The few drugs available to treat AIDS--AZT, for instance, and d4T, which were first synthesized in the 1960s--had been developed to fight cancer. But Vince realized early on that the work he was doing with modified versions of basic DNA molecules--compounds known as nucleoside analogues--could be applied to AIDS. After a decade's worth of fundamental research into the behavior of viruses, he knew that altered nucleosides could act as chemical decoys, stopping reverse transcriptase from commencing the replication process, and thus effectively neutralizing the virus without destroying healthy cells. In 1986, with a research grant from the National Institutes of Health, he set out to synthesize the first compound ever designed specifically to combat HIV.

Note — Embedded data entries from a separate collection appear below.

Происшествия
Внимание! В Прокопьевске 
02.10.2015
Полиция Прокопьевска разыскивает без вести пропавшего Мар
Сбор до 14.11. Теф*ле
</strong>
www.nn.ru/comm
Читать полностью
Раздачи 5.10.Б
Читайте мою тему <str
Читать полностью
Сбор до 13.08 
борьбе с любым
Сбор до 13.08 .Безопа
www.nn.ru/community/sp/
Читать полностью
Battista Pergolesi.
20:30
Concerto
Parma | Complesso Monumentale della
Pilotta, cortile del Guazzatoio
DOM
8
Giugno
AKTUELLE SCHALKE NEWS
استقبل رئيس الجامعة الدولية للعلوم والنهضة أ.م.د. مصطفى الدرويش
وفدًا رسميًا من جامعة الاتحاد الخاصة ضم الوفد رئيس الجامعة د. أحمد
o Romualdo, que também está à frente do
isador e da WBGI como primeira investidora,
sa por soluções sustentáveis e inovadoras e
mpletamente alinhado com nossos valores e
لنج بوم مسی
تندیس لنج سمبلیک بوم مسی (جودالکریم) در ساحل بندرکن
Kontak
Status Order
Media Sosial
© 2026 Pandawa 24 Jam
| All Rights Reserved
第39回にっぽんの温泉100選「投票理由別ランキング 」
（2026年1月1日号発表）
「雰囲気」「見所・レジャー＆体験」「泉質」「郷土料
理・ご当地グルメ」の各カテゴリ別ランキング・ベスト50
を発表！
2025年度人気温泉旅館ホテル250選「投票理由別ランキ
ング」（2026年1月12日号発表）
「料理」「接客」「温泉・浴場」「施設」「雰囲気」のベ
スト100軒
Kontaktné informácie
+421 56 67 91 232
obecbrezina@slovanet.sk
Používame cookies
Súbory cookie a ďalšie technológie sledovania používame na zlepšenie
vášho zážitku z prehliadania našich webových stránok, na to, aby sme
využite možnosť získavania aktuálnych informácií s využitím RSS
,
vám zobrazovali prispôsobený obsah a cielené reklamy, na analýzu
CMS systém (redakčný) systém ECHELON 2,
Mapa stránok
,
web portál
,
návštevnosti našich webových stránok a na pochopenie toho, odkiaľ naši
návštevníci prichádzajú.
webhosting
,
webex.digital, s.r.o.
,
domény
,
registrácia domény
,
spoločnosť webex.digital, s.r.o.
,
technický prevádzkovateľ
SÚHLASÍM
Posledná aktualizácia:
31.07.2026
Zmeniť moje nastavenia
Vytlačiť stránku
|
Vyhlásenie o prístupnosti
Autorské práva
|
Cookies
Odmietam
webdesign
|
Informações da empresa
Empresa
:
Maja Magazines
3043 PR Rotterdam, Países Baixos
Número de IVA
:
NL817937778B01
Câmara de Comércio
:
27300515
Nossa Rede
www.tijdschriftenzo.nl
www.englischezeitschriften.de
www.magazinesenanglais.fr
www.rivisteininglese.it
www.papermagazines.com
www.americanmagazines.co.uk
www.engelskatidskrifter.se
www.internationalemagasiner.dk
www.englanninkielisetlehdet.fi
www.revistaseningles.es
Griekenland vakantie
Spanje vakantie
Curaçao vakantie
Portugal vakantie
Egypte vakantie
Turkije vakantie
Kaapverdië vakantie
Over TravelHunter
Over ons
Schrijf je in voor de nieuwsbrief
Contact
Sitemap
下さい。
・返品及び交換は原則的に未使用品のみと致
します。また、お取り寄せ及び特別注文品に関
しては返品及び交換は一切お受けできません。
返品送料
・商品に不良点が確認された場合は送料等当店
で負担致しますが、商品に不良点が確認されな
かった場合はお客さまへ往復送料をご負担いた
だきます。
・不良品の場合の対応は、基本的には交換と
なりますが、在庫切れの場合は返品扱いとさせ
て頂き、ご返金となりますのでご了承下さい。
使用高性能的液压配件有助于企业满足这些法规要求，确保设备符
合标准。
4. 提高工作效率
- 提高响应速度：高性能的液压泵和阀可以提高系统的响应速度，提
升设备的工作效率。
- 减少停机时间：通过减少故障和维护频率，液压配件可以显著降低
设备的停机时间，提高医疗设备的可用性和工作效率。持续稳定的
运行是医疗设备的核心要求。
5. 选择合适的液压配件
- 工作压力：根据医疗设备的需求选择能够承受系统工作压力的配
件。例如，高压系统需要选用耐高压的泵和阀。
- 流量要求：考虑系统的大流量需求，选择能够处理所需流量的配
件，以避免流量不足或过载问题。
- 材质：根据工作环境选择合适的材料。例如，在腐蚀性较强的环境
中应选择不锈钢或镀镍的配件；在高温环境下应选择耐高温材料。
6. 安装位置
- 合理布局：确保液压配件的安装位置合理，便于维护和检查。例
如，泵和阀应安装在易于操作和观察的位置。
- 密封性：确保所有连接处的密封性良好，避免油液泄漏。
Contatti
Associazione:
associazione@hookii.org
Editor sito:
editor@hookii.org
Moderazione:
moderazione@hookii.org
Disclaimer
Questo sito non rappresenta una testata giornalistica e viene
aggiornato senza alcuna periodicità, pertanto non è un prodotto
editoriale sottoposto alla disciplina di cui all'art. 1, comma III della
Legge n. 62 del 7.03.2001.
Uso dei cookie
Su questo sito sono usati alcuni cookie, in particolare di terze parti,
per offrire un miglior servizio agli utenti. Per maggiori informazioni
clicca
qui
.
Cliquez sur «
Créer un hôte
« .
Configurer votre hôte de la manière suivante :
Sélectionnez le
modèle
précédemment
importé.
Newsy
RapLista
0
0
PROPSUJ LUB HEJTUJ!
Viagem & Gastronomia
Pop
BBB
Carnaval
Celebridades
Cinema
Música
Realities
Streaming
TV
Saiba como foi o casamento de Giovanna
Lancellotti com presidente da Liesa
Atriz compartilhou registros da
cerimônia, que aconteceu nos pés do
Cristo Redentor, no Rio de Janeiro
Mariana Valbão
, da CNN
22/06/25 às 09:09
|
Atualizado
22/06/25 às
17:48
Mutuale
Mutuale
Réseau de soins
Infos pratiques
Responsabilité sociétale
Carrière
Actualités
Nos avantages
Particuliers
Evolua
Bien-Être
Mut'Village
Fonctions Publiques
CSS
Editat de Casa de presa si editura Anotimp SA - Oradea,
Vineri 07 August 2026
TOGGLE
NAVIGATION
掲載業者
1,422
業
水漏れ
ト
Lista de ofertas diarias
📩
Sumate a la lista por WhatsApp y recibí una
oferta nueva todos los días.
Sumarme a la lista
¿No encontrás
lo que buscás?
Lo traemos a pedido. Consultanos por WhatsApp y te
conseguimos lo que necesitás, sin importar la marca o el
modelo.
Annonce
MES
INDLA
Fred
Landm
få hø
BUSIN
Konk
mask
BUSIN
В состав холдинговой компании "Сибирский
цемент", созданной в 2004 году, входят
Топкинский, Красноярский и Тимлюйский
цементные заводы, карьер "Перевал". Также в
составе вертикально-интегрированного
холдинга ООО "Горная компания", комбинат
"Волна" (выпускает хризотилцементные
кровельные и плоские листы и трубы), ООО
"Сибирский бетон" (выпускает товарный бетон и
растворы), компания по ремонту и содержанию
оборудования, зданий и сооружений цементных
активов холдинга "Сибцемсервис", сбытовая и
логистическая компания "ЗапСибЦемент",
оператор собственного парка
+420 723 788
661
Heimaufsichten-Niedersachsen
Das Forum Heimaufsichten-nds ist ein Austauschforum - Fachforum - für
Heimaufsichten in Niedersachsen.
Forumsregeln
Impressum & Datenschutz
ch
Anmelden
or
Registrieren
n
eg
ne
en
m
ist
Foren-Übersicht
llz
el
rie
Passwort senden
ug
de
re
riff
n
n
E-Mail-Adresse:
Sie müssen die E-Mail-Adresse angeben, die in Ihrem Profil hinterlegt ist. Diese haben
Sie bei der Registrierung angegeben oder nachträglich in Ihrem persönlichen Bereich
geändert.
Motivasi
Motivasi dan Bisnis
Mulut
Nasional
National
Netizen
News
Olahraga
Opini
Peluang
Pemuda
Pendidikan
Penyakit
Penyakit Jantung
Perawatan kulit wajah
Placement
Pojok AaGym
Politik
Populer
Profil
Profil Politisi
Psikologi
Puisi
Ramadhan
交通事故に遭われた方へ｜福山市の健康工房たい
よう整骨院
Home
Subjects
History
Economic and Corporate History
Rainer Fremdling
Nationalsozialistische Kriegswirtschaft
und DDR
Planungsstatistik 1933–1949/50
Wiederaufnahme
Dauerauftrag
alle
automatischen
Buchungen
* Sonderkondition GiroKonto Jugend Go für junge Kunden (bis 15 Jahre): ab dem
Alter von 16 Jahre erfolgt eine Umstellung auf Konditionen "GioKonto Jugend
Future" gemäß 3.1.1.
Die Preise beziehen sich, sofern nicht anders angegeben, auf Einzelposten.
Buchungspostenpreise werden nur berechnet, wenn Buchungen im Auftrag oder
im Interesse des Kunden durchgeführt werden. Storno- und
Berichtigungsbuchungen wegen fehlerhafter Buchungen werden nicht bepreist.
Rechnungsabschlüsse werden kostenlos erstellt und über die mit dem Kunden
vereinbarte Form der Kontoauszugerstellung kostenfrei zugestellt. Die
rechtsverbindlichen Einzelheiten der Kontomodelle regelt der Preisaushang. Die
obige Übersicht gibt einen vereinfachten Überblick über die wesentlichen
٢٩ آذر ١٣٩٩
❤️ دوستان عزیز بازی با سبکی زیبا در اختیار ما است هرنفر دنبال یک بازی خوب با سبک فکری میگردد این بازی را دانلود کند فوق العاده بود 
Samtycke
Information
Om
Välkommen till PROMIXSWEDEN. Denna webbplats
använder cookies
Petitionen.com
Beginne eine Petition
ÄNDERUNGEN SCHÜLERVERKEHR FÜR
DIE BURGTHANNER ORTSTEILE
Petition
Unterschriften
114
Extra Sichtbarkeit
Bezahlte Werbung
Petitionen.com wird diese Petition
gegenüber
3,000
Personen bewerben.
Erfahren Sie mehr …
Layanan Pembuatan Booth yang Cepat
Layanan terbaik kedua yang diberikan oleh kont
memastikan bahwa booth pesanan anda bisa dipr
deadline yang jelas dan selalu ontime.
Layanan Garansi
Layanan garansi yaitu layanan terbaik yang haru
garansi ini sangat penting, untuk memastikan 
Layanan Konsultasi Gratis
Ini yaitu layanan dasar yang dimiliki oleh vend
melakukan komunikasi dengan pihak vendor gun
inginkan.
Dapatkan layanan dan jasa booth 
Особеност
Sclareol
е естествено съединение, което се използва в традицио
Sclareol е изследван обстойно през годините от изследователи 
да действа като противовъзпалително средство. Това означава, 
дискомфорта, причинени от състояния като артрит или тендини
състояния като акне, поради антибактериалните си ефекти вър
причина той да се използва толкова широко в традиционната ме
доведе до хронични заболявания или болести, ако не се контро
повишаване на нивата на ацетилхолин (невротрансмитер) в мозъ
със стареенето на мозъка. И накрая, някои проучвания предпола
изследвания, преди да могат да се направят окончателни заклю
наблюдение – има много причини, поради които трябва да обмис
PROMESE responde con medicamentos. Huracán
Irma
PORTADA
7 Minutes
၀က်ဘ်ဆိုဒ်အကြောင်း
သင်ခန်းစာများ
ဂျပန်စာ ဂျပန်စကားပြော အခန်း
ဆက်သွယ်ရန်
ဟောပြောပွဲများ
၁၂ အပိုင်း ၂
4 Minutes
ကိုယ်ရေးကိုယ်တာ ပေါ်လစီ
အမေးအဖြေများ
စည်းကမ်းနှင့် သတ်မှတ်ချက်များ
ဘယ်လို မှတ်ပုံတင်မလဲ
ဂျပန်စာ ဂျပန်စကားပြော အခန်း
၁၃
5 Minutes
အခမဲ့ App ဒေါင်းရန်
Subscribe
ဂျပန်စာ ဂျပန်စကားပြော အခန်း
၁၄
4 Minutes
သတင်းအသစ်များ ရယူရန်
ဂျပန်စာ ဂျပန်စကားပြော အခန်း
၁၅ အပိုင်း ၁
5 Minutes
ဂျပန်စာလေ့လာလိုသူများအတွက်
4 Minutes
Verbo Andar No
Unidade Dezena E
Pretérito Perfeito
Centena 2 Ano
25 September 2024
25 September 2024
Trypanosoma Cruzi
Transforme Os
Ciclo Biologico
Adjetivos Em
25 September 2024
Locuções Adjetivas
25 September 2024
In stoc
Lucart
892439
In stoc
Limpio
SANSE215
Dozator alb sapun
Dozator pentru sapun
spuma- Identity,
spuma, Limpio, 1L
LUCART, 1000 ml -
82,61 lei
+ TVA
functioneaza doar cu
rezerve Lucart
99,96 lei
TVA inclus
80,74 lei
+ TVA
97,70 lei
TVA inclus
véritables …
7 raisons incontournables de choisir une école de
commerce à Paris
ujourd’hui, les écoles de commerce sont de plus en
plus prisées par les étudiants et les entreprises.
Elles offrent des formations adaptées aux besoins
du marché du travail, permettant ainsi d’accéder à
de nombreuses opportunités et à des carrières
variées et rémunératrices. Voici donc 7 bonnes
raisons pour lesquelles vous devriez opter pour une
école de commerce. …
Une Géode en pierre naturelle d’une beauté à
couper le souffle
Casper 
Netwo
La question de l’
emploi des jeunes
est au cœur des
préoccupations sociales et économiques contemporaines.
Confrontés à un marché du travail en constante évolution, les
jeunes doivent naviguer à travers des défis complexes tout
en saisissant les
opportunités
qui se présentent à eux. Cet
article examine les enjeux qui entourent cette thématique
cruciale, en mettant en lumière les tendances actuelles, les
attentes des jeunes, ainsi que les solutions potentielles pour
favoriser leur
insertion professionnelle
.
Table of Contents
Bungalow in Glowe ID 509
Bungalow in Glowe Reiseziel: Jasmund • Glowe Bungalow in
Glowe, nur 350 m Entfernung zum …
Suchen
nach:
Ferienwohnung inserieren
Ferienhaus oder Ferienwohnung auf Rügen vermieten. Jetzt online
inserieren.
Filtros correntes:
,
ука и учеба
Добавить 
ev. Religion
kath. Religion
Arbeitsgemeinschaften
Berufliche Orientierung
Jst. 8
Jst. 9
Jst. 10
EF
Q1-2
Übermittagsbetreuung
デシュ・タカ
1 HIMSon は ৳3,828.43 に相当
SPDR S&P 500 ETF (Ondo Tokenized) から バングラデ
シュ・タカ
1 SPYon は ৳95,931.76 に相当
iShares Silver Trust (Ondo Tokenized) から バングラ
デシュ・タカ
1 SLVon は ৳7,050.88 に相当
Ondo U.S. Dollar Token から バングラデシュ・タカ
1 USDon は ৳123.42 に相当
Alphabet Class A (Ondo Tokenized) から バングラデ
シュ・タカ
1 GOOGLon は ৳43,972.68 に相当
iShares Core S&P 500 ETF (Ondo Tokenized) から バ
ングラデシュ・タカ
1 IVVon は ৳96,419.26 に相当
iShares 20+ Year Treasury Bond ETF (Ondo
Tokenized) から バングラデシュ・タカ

As he recounts the history of his discovery, Vince gravitates toward a chalkboard on one wall of his office and proceeds to diagram the molecular structure of a nucleoside called guanosine. In order to ensure that his compound would target only infected cells, Vince grafted a synthetic sugar to the nucleoside. Evolutionarily sophisticated human cells would recognize the synthetic compounds as impostors and reject them; the virus would not. Pointing to one of the pentagram's corners, he continues, "What we did is replace an oxygen molecule with a carbon. That makes the compound very, very stable." Less stable molecules, Vince explains, are likely to be broken up by stomach acids before reaching their target. To be effective, AIDS therapies, which are often taken in complex, multidrug regimens, must be able to pass easily through the body to the white blood cells and brain tissue where HIV hides.